> **Actions to take**:
1 – In the commentary on bank bailouts, what price was paid for the house bought in 2005?
2 – From the commentary on bank bailouts, extract the passage starting with "My main question" and going on through "dreamed of doing?".

> **Selected extract**:
══════

A few people at the top can destroy even the largest company, and shareholders will never be able to rely on the Board of Directors to do their job in any meaningful way. Yes, the Board can be counted on to fire the CEO, after paying him 88 million dollars between 2001 to 2007,  as the bank is burning to the ground, the kind of fire that can only be watched since the structure is too far gone when the fireman arrive to put it out. But how many institutions have been saved by usually inept Board of Directors before the damage, inflicted by a few individuals at the top, becomes irreparable? Bill Nygren apparently never wised up in time either. BusinessWeek 

In Michael Lewis' new book, which I am now reading, a story is recounted of someone buying a house for 1.157 million in 2005 with a $275 down payment, refinancing it with some funky mortgage that transfers all of the risk to the lender, and then two years later takes out a home equity loan for $491,000. The story is recounted in the NYT book review from Sunday.

Now, if anyone is foolish enough to lend with those standards, loosey goosey is a too kind and exceedingly generous description, why exactly are they being bailed out? This would be comical if it was not so very typical in the bailout nation in need of a bailout.

My main question is now, as it has been for months, the same:  how long will the world finance America's fiscal irresponsibility, a borrow and spend, something for nothing mentality? Sometimes, I fear that Uncle Ben will hold a treasury bill auction  some Monday and no one will show up.  Isn't this debt binge just some kind of Ponzi scheme, just bigger than anything Bernie ever dreamed of doing?

When a treasury bill auction is held some Monday and no one shows up, it will then be too late, the house will already have burnt to the ground.

══════

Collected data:
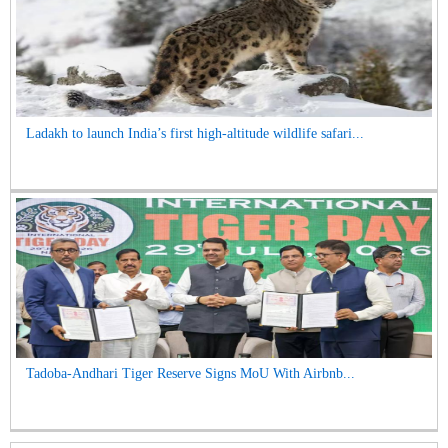
Ladakh to launch India’s first high-altitude wildlife safari...
Tadoba-Andhari Tiger Reserve Signs MoU With Airbnb...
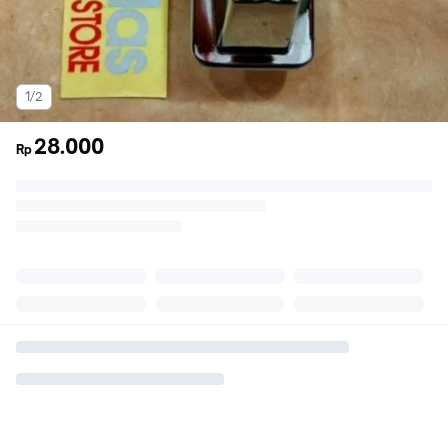
1/2
28.000
Rp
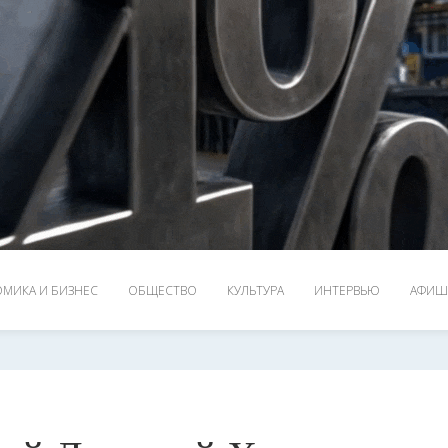
МИКА И БИЗНЕС
ОБЩЕСТВО
КУЛЬТУРА
ИНТЕРВЬЮ
АФИШ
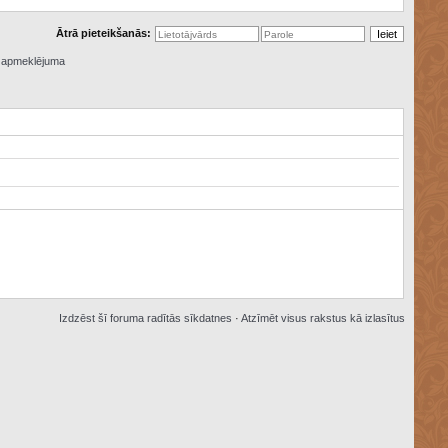
Ātrā pieteikšanās:
ā apmeklējuma
Izdzēst šī foruma radītās sīkdatnes
·
Atzīmēt visus rakstus kā izlasītus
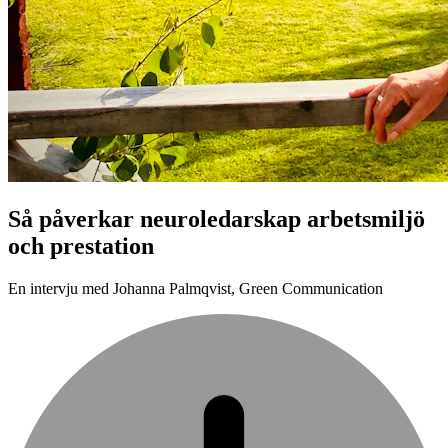
Så påverkar neuroledarskap arbetsmiljö
och prestation
En intervju med Johanna Palmqvist, Green Communication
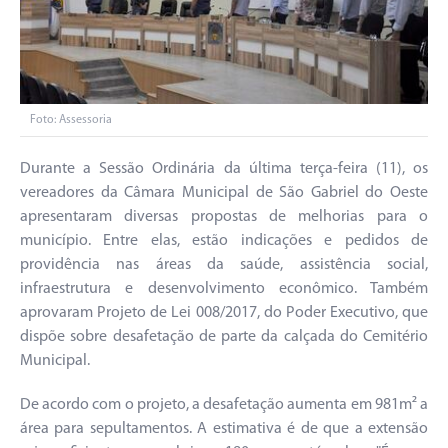
Foto: Assessoria
Durante a Sessão Ordinária da última terça-feira (11), os
vereadores da Câmara Municipal de São Gabriel do Oeste
apresentaram diversas propostas de melhorias para o
município. Entre elas, estão indicações e pedidos de
providência nas áreas da saúde, assistência social,
infraestrutura e desenvolvimento econômico. Também
aprovaram Projeto de Lei 008/2017, do Poder Executivo, que
dispõe sobre desafetação de parte da calçada do Cemitério
Municipal.
De acordo com o projeto, a desafetação aumenta em 981m² a
área para sepultamentos. A estimativa é de que a extensão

══════

> **Responses by item number**:
1 – 1.157 million

2 –
My main question is now, as it has been for months, the same:  how long will the world finance America's fiscal irresponsibility, a borrow and spend, something for nothing mentality? Sometimes, I fear that Uncle Ben will hold a treasury bill auction  some Monday and no one will show up.  Isn't this debt binge just some kind of Ponzi scheme, just bigger than anything Bernie ever dreamed of doing?